Reflecting the party’s built-in advantage in Alabama, more voters in the state want the Republican Party to be in control of the Senate than the Democratic Party, by 51-43 percent.
Further, 10 percent of voters say they decided on their choice in the last few days, 9 percent earlier in December and 20 percent in November. That means that most, 60 percent, say they made their choice before November, which is before the allegations against Moore surfaced.
Trump, who endorsed the controversial Moore, looms large. He held only 36 and 40 percent job approval ratings among voters in New Jersey and Virginia’s gubernatorial elections in November, both won by Democrats, and he’s at about 37 percent nationally in recent polls, a historic low. Among Alabama voters today, by contrast, his approval stands at 48 percent in preliminary exit poll results. Further, 29 percent say one reason for their vote today was to show support for Trump, vs. 20 percent who say it was to express opposition to him. A plurality, 48 percent, say Trump didn’t factor into their vote.
Twenty-nine percent of Alabama voters say one reason for their vote was to show support for Trump, per preliminary exit poll results, while 20 percent wanted to express opposition.

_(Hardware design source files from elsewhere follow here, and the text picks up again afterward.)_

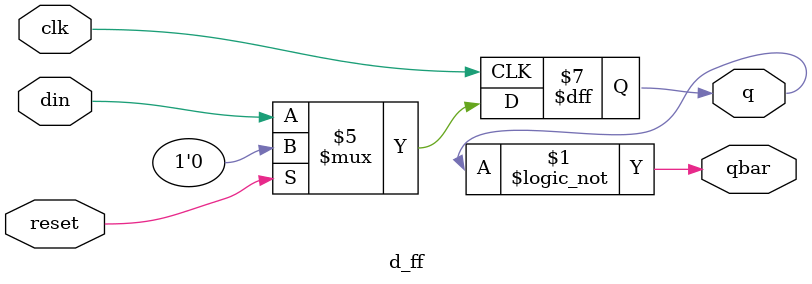
<source format=v>
module d_ff ( din,clk,reset,q,qbar );
    
    input din,reset,clk;
    output reg q;
    output qbar;

    assign qbar=!q;

    always @(posedge clk) begin
        if (!reset) 
        q<=din;
        else q<=1'b0;
    end
endmodule
</source>
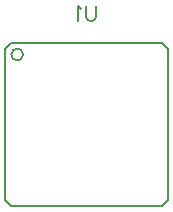
<source format=gbr>
G04 DipTrace 3.3.1.3*
G04 BottomSilk.gbr*
%MOMM*%
G04 #@! TF.FileFunction,Legend,Bot*
G04 #@! TF.Part,Single*
%ADD13C,0.2032*%
%ADD70C,0.19608*%
%FSLAX35Y35*%
G04*
G71*
G90*
G75*
G01*
G04 BotSilk*
%LPD*%
X3065036Y2984036D2*
D13*
Y1703960D1*
X3015036Y1653960D2*
X1734960D1*
X1684960Y1703960D2*
Y2984036D1*
X1734960Y3034036D1*
X3015036D1*
X1684960Y1703960D2*
X1734960Y1653960D1*
X3065036Y1703960D2*
X3015036Y1653960D1*
X3065036Y2984036D2*
X3015036Y3034036D1*
X1734960Y2934035D2*
G02X1734960Y2934035I50000J0D01*
G01*
X2452374Y3346985D2*
D70*
Y3255875D1*
X2446338Y3237625D1*
X2434124Y3225552D1*
X2415874Y3219375D1*
X2403801D1*
X2385551Y3225552D1*
X2373338Y3237625D1*
X2367301Y3255875D1*
Y3346985D1*
X2328085Y3322558D2*
X2315872Y3328735D1*
X2297622Y3346844D1*
Y3219375D1*
M02*

</source>
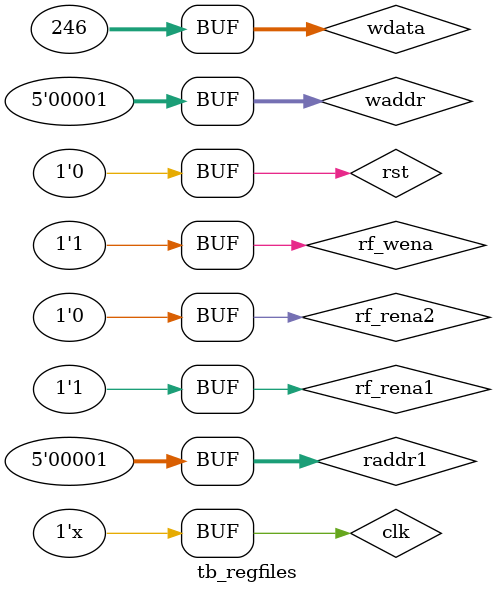
<source format=v>
`timescale 1ns / 1ps


module tb_regfiles;

reg clk = 0;
reg rst = 0;

reg [31:0] wdata;
reg [4:0] waddr;
reg rf_wena;
reg [4:0] raddr1;
reg [4:0] raddr2;
reg rf_rena1 = 0;
reg rf_rena2 = 0;

initial begin
#5;
wdata = 123;
waddr = 1;
rf_wena = 1;
#20;
wdata =246;
waddr = 1;
rf_wena = 1;
raddr1 = 1;
rf_rena1 = 1;
end

wire [31:0] rdata1;
wire [31:0] rdata2;

Regfile uut(
    clk, rst, waddr, wdata, rf_wena, raddr1, raddr2, rf_rena1, rf_rena2, rdata1, rdata2
);



always #10 clk = ~clk;

endmodule

</source>
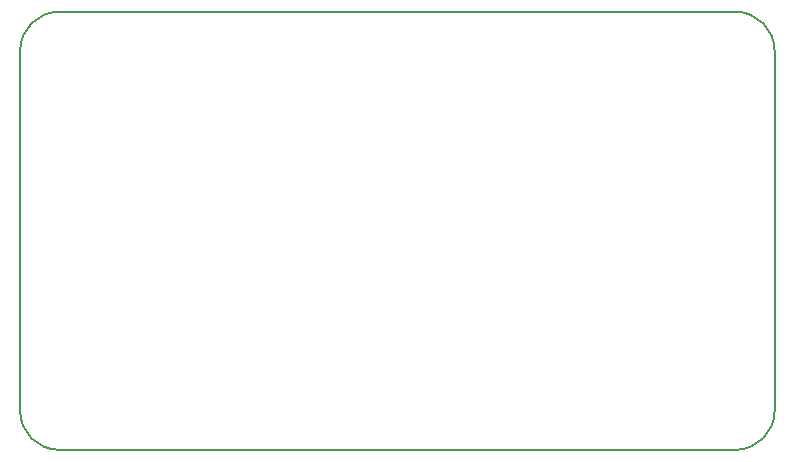
<source format=gm1>
G04 #@! TF.FileFunction,Profile,NP*
%FSLAX46Y46*%
G04 Gerber Fmt 4.6, Leading zero omitted, Abs format (unit mm)*
G04 Created by KiCad (PCBNEW 4.0.2-stable) date 8/15/2016 9:55:29 PM*
%MOMM*%
G01*
G04 APERTURE LIST*
%ADD10C,0.100000*%
%ADD11C,0.200000*%
G04 APERTURE END LIST*
D10*
D11*
X108301000Y-55237000D02*
X51024000Y-55237000D01*
X111603000Y-89019000D02*
X111603000Y-58539000D01*
X52802000Y-92321000D02*
X108301000Y-92321000D01*
X51024000Y-92321000D02*
X52802000Y-92321000D01*
X47722000Y-68572000D02*
X47722000Y-58539000D01*
X47722000Y-77462000D02*
X47722000Y-68572000D01*
X47722000Y-86098000D02*
X47722000Y-77462000D01*
X47722000Y-89019000D02*
X47722000Y-86098000D01*
X51024000Y-55237000D02*
G75*
G03X47722000Y-58539000I0J-3302000D01*
G01*
X111603000Y-58539000D02*
G75*
G03X108301000Y-55237000I-3302000J0D01*
G01*
X108301000Y-92321000D02*
G75*
G03X111603000Y-89019000I0J3302000D01*
G01*
X47722000Y-89019000D02*
G75*
G03X51024000Y-92321000I3302000J0D01*
G01*
M02*

</source>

These are preliminary exit poll results. Results may change as more data become available and as results are adjusted to reflect the actual vote as it becomes available. Vote preference results among groups will be reported after the polls close at 8 p.m. ET.
Turnout among evangelical white Christians is critically important for Moore. They account for 43 percent of voters in tonight’s preliminary exit poll results, compared with 47 percent in the 2012 presidential and 2008 Senate elections (2010, 2014 and 2016 data aren’t available.)
Fifty-four percent in the state say abortion should be illegal in all or most cases. Moore is strongly anti-abortion, while Jones generally supports legal abortion.
Responses to the controversy over Moore’s alleged sexual misconduct have shifted over time. As the allegations emerged in early November and continued through the month, leading Republicans –– notably Senate Majority Leader Mitch McConnell, R-Ky. — called for his withdrawal. Moore denies all allegations.
Early this month, however, Trump endorsed Moore, McConnell gave his tacit approval and the Republican National Committee resumed its support for Moore’s campaign. Moore’s campaign attacked McConnell as a Washington insider, potentially an effective riposte, since McConnell has only a 14 percent approval rating among today’s voters.
Republicans outnumbered Democrats by 9 points in the 2012 presidential and 2008 Senate elections alike. In preliminary results from this December off-year contest, Democrats comprise 37 percent of voters, vs. 43 percent Republicans — a 6-point gap.
The state also is broadly conservative. In the last Senate election in 2008, just 12 percent of voters were liberal, vs. nearly half who described themselves as conservative. In preliminary results tonight, the share of conservatives is essentially the same, but liberal turnout has doubled, a record in available Senate and presidential exit poll data in Alabama if it holds.
Race is another important factor. About two-thirds of voters were white while nearly three in 10 were black in 2012 and 2008. This year, preliminary results are similar, despite Alabama’s new, more-restrictive voter ID law.
Women — also a key group, given the allegations against Moore — have outnumbered men by 6 to 12 points in previous Senate and presidential exit polls in Alabama. In this contest’s preliminary data, by contrast, it’s a 50-50 split between the sexes.